# Smoking nuts: raw or roasted?



## electriclew

I love smoked Brazil nuts; they're just the best. But I've always smoked roasted ones; does it make a difference if you smoke them raw? I can get a really good price on raw Brazil nuts right now. Thanks!


----------



## sfprankster

Takes longer is the only drawback I can see. 

I like smoking raw nuts personally. Less chance of over roasting and leaving a rancid burnt taste.


----------



## electriclew

That's a good angle. Thanks.


----------



## crazymoon

EL, I agree with SFP, I also smoke raw nuts instead of previously roasted ones .


----------



## mr t 59874

I sometimes do both at the same time by using both primary and secondary smoke.

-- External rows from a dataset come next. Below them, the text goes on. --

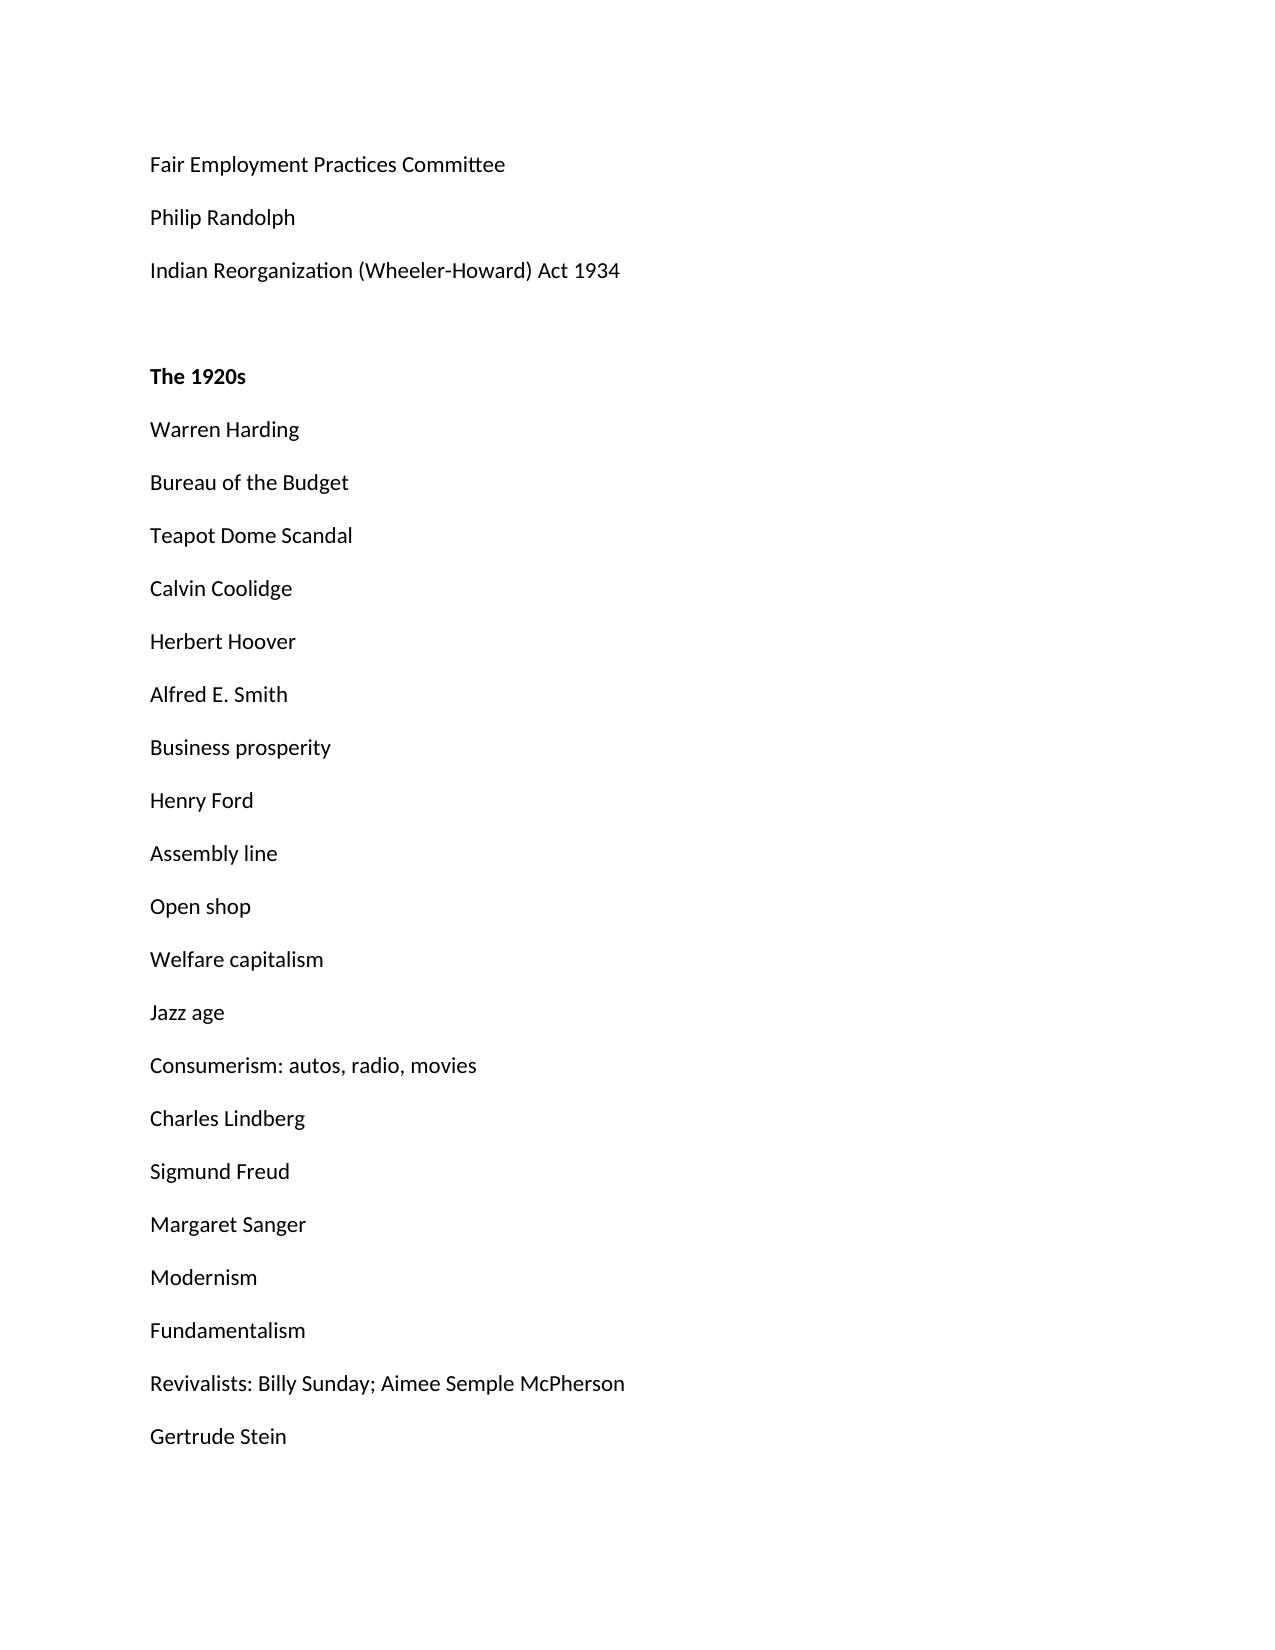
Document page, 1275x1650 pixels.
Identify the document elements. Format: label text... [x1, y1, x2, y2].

text Consumerism: autos, radio, movies [150, 1051, 1125, 1079]
text Revivalists: Billy Sunday; Aimee Semple McPherson [150, 1369, 1125, 1397]
text Philip Randolph [150, 203, 1125, 231]
text Herbert Hoover [150, 627, 1125, 655]
text Open shop [150, 892, 1125, 920]
text Warren Harding [150, 415, 1125, 443]
text The 1920s [150, 362, 1125, 390]
text Fundamentalism [150, 1316, 1125, 1344]
text Indian Reorganization (Wheeler-Howard) Act 1934 [150, 256, 1125, 284]
text Sigmund Freud [150, 1157, 1125, 1185]
text Business prosperity [150, 733, 1125, 761]
text Modernism [150, 1263, 1125, 1291]
text Assembly line [150, 839, 1125, 867]
text Fair Employment Practices Committee [150, 150, 1125, 178]
text Gertrude Stein [150, 1422, 1125, 1451]
text Margaret Sanger [150, 1210, 1125, 1238]
text Jazz age [150, 998, 1125, 1026]
text Henry Ford [150, 786, 1125, 814]
text Welfare capitalism [150, 945, 1125, 973]
text Bureau of the Budget [150, 468, 1125, 496]
text Teapot Dome Scandal [150, 521, 1125, 549]
text Charles Lindberg [150, 1104, 1125, 1132]
text Alfred E. Smith [150, 680, 1125, 708]
text Calvin Coolidge [150, 574, 1125, 602]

Sorry tried to post pictures.

Try looking at pics 1&2 in the following.  http://www.smokingmeatforums.com/t/123840/my-cold-smoking-options-w-q-view

T


----------



## johnmeyer

I just smoked some almonds yesterday in my MES, but was not entirely happy with the results. Questions:

1. What temperature do you use?

2. How long do you smoke?

3. What wood do you use?


----------



## sfprankster

1) 250-350 All depends on the time I have available.

2) I don't go by time, I go by texture and color. When I roast/smoke nuts, I want to remove the mealy texture and crisp the nuts. You have to remember, the nuts are going to crisp up some more as they cool. If you are using already roasted nuts, be careful. The point of being burnt and rancid, can be as as little as a minute or two, depending on temperature.

3) Any you prefer. I have used fruit(apple, cherry and peach), nut(almond and pecan), hickory and maple.

Another consideration, is the freshness of the nuts. Improperly stored and the nut oils will turn rancid in 30-45 days.


----------



## johnmeyer

I just threw out the remaining almonds. The smoke taste was terrible. I think I smoked them too long at too low a temperature, and my attempt at a home-brew external smoker attachment didn't produce quality smoke.

So, in a few days I'm going to try again at a much higher temperature, based on your input.

As I am learning, my MES is not a very good smoker at 160, but works just fine at 225 and above. I just ordered an AMNPS and hope that will improve things, although I am wary of the taste the pellets may have compared to regular wood chips. I've read hundreds of posts since joining, and still haven't seen any definitive conclusions as to whether AMPS pellet smoke tastes as good as what you get from unprocessed wood.


----------



## johnmeyer

The AMNPS made all the difference. I have now smoked several batches of raw almonds, using the recipe and technique Todd includes with his 5x5 tray smoker. They are a huge hit and I keep having to make more. I'm now buying almonds 3# at a time from Costco.


----------